Als er aber an diesem Abend, es war schon fast dunkel, aus dem Haus in den Garten trat, sah er auf dem Rasen etwas Rundes, Weißes stehen. Und in das Runde, Weiße reichte etwas spitznäsig Schwarzes und fraß. »Du glaubst es nicht!« seufzte der Mann aus der Stadt empört, »nun frißt der fremde Bursche noch meinem guten Plischhund das Futter weg!« Und er ging schnell, den Hund Plischi zu rufen. Als er mit dem aber zurückkam, war der fremde Gast schon fort, der Futternapf aber war leergeschleckt.

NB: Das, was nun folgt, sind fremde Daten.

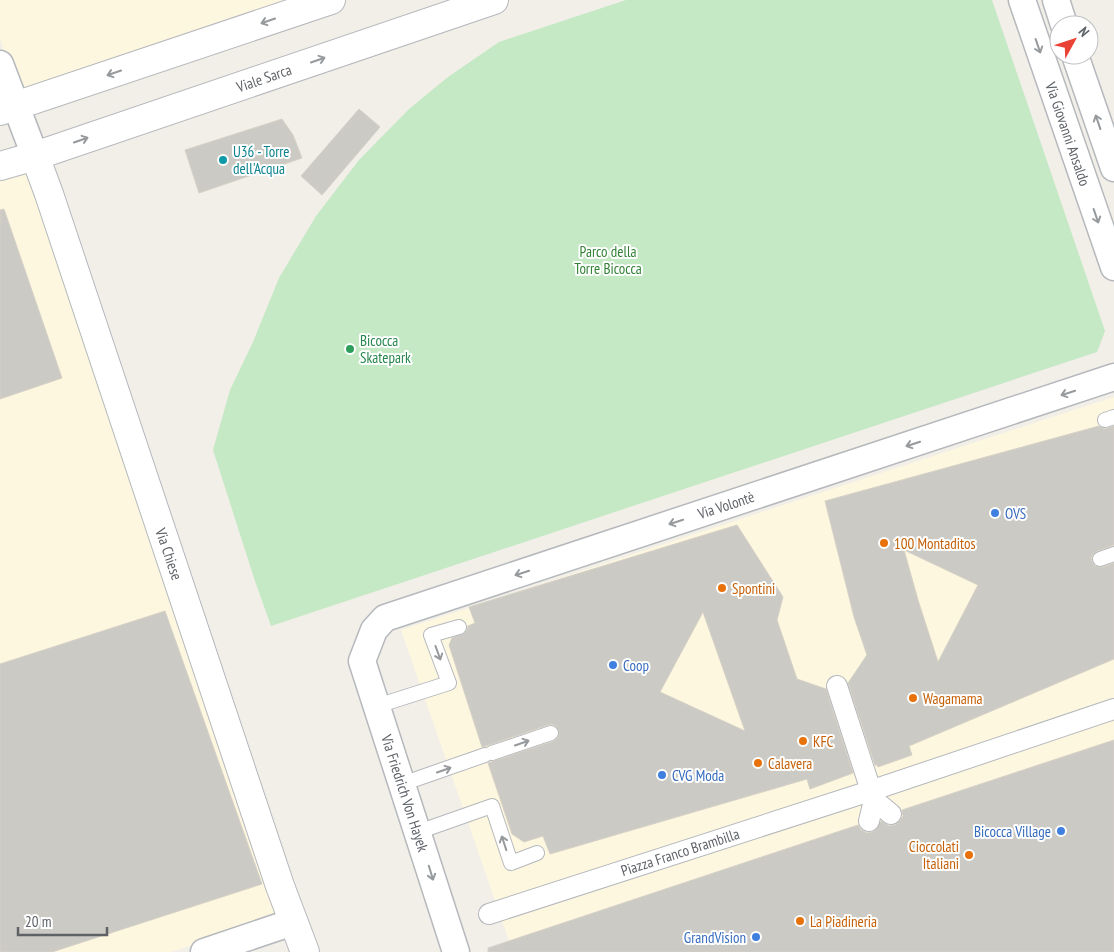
<svg xmlns="http://www.w3.org/2000/svg" width="1114" height="952" font-family="'PT Sans Narrow',sans-serif">
	<style>
		.commercial { fill: #fef7e0 }
		.green { fill: #c5e8c5 }
		.building { fill: #cccac5; stroke: #d6d1c6; fill-rule: evenodd }
		.lines { fill: none; stroke-linecap: round; stroke-linejoin: round }
		.service-casing { stroke: #b5b8bc; stroke-width: 16 }
		.pedestrian-casing { stroke: #b5b8bc; stroke-width: 22 }
		.minor-casing { stroke: #b5b8bc; stroke-width: 29 }
		.tertiary-casing { stroke: #b5b8bc; stroke-width: 30 }
		.service { stroke: #fff; stroke-width: 14 }
		.pedestrian { stroke: #fff; stroke-width: 20 }
		.minor { stroke: #fff; stroke-width: 26 }
		.tertiary { stroke: #fff; stroke-width: 28 }
		.oneway { stroke: #979a9d }
		.culture-dot { fill: #0f9aa8; stroke: #fff; stroke-width: 2 }
		.leisure-dot { fill: #2e9e5b; stroke: #fff; stroke-width: 2 }
		.shop-dot { fill: #3f7fe0; stroke: #fff; stroke-width: 2 }
		.food-dot { fill: #e8710a; stroke: #fff; stroke-width: 2 }
		.labels { text-anchor: middle; dominant-baseline: central; stroke-width: 4; stroke-linejoin: round; paint-order: stroke }
		.street-label { font-size: 15px; fill: #5f6368; stroke: #fff }
		.culture-label { font-size: 15px; fill: #0d838f; stroke: #fff; text-anchor: start }
		.park-label { font-size: 15px; fill: #348238; stroke: #fff }
		.leisure-label { font-size: 15px; fill: #27864d; stroke: #fff; text-anchor: start }
		.shop-label { font-size: 15px; fill: #366cbe; stroke: #fff; text-anchor: start }
		.food-label { font-size: 15px; fill: #c56008; stroke: #fff; text-anchor: start }
	</style>
	<rect width="100%" height="100%" fill="#f1efe8"/>
	<path class="commercial" d="M0,0H312L19,96L0,39Z
		M31,166L280,917L171,952H0V176Z
		M1114,397V952H513L401,630Z"/>
	<path class="green" d="M626,0H992L1105,331L1097,352L271,626L255,581L213,450L230,390L253,342L279,278L316,216L359,160L409,109L448,77L499,42Z"/>
	<path class="building" d="M359,109L380,127L322,195L301,176Z
		M282,119L293,135L302,158L199,193L185,150Z
		M4,209L62,378L0,399V210Z
		M1099,426L1104,429L1114,426V545L1097,551L1093,554L1091,558L1092,562L1095,566L1098,567H1103L1114,563V659L909,746L912,755L878,767L877,765H875L848,683L867,655L854,617L825,501ZM904,550L978,585L938,662L918,600Z
		M737,525L783,597L777,620L797,679L826,689L853,773L810,789L807,779L550,854L543,836L524,842L512,834L488,763L554,741L558,738L559,735V731L556,726L552,724L548,725L486,746L482,747L449,645L452,638L465,633L467,630L468,626L475,623L469,607ZM703,612L745,731L660,692Z
		M165,611L262,884L52,952H0V664Z
		M1114,740V952H488V948L858,825L861,830L867,833L872,832L877,829L881,821L889,826L895,825L900,821L903,816L902,810Z"/>
	<g class="lines">
		<defs>
			<path id="service" d="M1105,420L1114,417
				M1100,559L1114,554
				M377,706L449,683L431,635L459,627
				M492,753L551,733
				M402,784L485,755
				M418,832L492,806L511,863L537,853"/>
			<path id="pedestrian" d="M837,686L874,800L891,814
				M869,821L874,800
				M489,914L870,791L1114,709"/>
			<path id="minor" d="M1022,0L1114,267
				M1056,0L1064,25
				M1075,55L1114,168
				M0,64L35,156
				M204,952L293,922
				M456,952L362,661L374,630L385,618L1114,377"/>
			<path id="tertiary" d="M0,111L331,0
				M35,156L49,194L280,886L305,952
				M0,166L35,156L494,0"/>
		</defs>
		<use href="#service" class="service-casing"/>
		<use href="#pedestrian" class="pedestrian-casing"/>
		<use href="#minor" class="minor-casing"/>
		<use href="#tertiary" class="tertiary-casing"/>
		<use href="#service" class="service"/>
		<use href="#pedestrian" class="pedestrian"/>
		<use href="#minor" class="minor"/>
		<use href="#tertiary" class="tertiary"/>
	</g>
	<defs><path id="oneway-shaft" d="M-6 0H5M1.5-3L5.5 0L1.5 3" fill="none" stroke-width="1.6" stroke-linecap="round" stroke-linejoin="round" transform="scale(1.25)"/></defs>
	<g class="oneway">
		<use href="#oneway-shaft" transform="translate(268 21) rotate(161)"/>
		<use href="#oneway-shaft" transform="translate(1038 46) rotate(71)"/>
		<use href="#oneway-shaft" transform="translate(318 60) rotate(-19)"/>
		<use href="#oneway-shaft" transform="translate(114 73) rotate(161)"/>
		<use href="#oneway-shaft" transform="translate(1098 122) rotate(-109)"/>
		<use href="#oneway-shaft" transform="translate(81 140) rotate(-19)"/>
		<use href="#oneway-shaft" transform="translate(1096 216) rotate(71)"/>
		<use href="#oneway-shaft" transform="translate(1068 393) rotate(162)"/>
		<use href="#oneway-shaft" transform="translate(913 444) rotate(162)"/>
		<use href="#oneway-shaft" transform="translate(676 522) rotate(162)"/>
		<use href="#oneway-shaft" transform="translate(522 573) rotate(162)"/>
		<use href="#oneway-shaft" transform="translate(438 653) rotate(70)"/>
		<use href="#oneway-shaft" transform="translate(522 743) rotate(-19)"/>
		<use href="#oneway-shaft" transform="translate(444 770) rotate(-19)"/>
		<use href="#oneway-shaft" transform="translate(504 843) rotate(-108)"/>
		<use href="#oneway-shaft" transform="translate(431 873) rotate(73)"/>
	</g>
	<circle class="culture-dot" cx="223" cy="160" r="5"/>
	<circle class="leisure-dot" cx="350" cy="349" r="5"/>
	<g class="shop-dot">
		<circle cx="995" cy="513" r="5"/>
		<circle cx="613" cy="665" r="5"/>
		<circle cx="662" cy="775" r="5"/>
		<circle cx="1061" cy="831" r="5"/>
		<circle cx="756" cy="937" r="5"/>
	</g>
	<g class="food-dot">
		<circle cx="884" cy="543" r="5"/>
		<circle cx="722" cy="588" r="5"/>
		<circle cx="913" cy="698" r="5"/>
		<circle cx="803" cy="741" r="5"/>
		<circle cx="758" cy="763" r="5"/>
		<circle cx="969" cy="855" r="5"/>
		<circle cx="800" cy="921" r="5"/>
	</g>
	<g class="labels">
		<g class="street-label">
			<text transform="translate(264 78) rotate(-19)">Viale Sarca</text>
			<text transform="translate(1068 134) rotate(71)">Via Giovanni Ansaldo</text>
			<text transform="translate(726 505) rotate(-18)">Via Volontè</text>
			<text transform="translate(169 554) rotate(71)">Via Chiese</text>
			<text transform="translate(405 793) rotate(72)">Via Friedrich Von Hayek</text>
			<text transform="translate(680 852) rotate(-18)">Piazza Franco Brambilla</text>
		</g>
		<g class="culture-label">
			<text x="233" y="151">U36 - Torre<tspan x="233" dy="17">dell'Acqua</tspan></text>
		</g>
		<g class="park-label">
			<text x="608" y="251">Parco della<tspan x="608" dy="17">Torre Bicocca</tspan></text>
		</g>
		<g class="leisure-label">
			<text x="360" y="340">Bicocca<tspan x="360" dy="17">Skatepark</tspan></text>
		</g>
		<g class="shop-label">
			<text x="1005" y="513">OVS</text>
			<text x="623" y="665">Coop</text>
			<text x="672" y="775">CVG Moda</text>
			<text x="1051" y="831" text-anchor="end">Bicocca Village</text>
			<text x="746" y="937" text-anchor="end">GrandVision</text>
		</g>
		<g class="food-label">
			<text x="894" y="543">100 Montaditos</text>
			<text x="732" y="588">Spontini</text>
			<text x="923" y="698">Wagamama</text>
			<text x="813" y="741">KFC</text>
			<text x="768" y="763">Calavera</text>
			<text x="959" y="846" text-anchor="end">Cioccolati<tspan x="959" dy="17">Italiani</tspan></text>
			<text x="810" y="921">La Piadineria</text>
		</g>
	</g>
	<g transform="translate(1074 40) rotate(50)"><circle r="24" fill="#ffffff" stroke="#bfc1c3"/>
	<path d="M0-4L9 19L0 12L-9 19Z" fill="#ea4335"/>
	<text y="-8" font-size="14" font-weight="bold" text-anchor="middle" fill="#5f6368">N</text>
	</g>
	<path d="M18 927v8h89v-8" fill="none" stroke="#5f6368" stroke-width="2.5"/>
	<text x="25" y="927" font-size="15" fill="#5f6368" stroke="#ffffff" stroke-width="4" paint-order="stroke">20 m</text>
</svg>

»Auf dem Lande gefällt es mir aber gar nicht«, seufzte da der Mann. »In der Stadt habe ich höchstens einmal eine Maus in meiner Speisekammer. Hier auf dem Lande aber ziehen die Tauben die Erbsen, und die Hühner scharren die Beete auf. Die Stare picken die Kirschen, die Frösche fressen die Erdbeeren, und die Wespen die Birnen. Maden sitzen in den Himbeeren, Raupen nagen am Kohl, und Würmer fressen mir die Kartoffeln. So viel Ungeziefer, daß ich es gar nicht sagen kann, muß ich in meinem Garten miternähren – und nun will ein fremder Bursche, der wie ein spitzes Osterei aussieht, auch noch meinem Plischi die Schüssel leerfressen? Nein, das dulde ich nicht!«

Und er ging umher und suchte, wo er das fremde Tier fände, aber soviel er auch suchte, er fand es nicht. Als der Mann nun müde in der Nacht im Bette lag, konnte er nicht einschlafen, denn der Hund auf dem Hofe bellte und jaulte wie rasend. ›Was hat denn bloß der Plischi?‹ überlegte der Mann. ›Er macht ja ein Getöse, daß man kein Auge zutun kann! Ich muß doch einmal nachsehen, was los ist.‹ Und seufzend stand er auf, und weil es eine warme Sommernacht war, ging er so, wie er war, nämlich im Hemd und mit bloßen Füßen, auf den Hof.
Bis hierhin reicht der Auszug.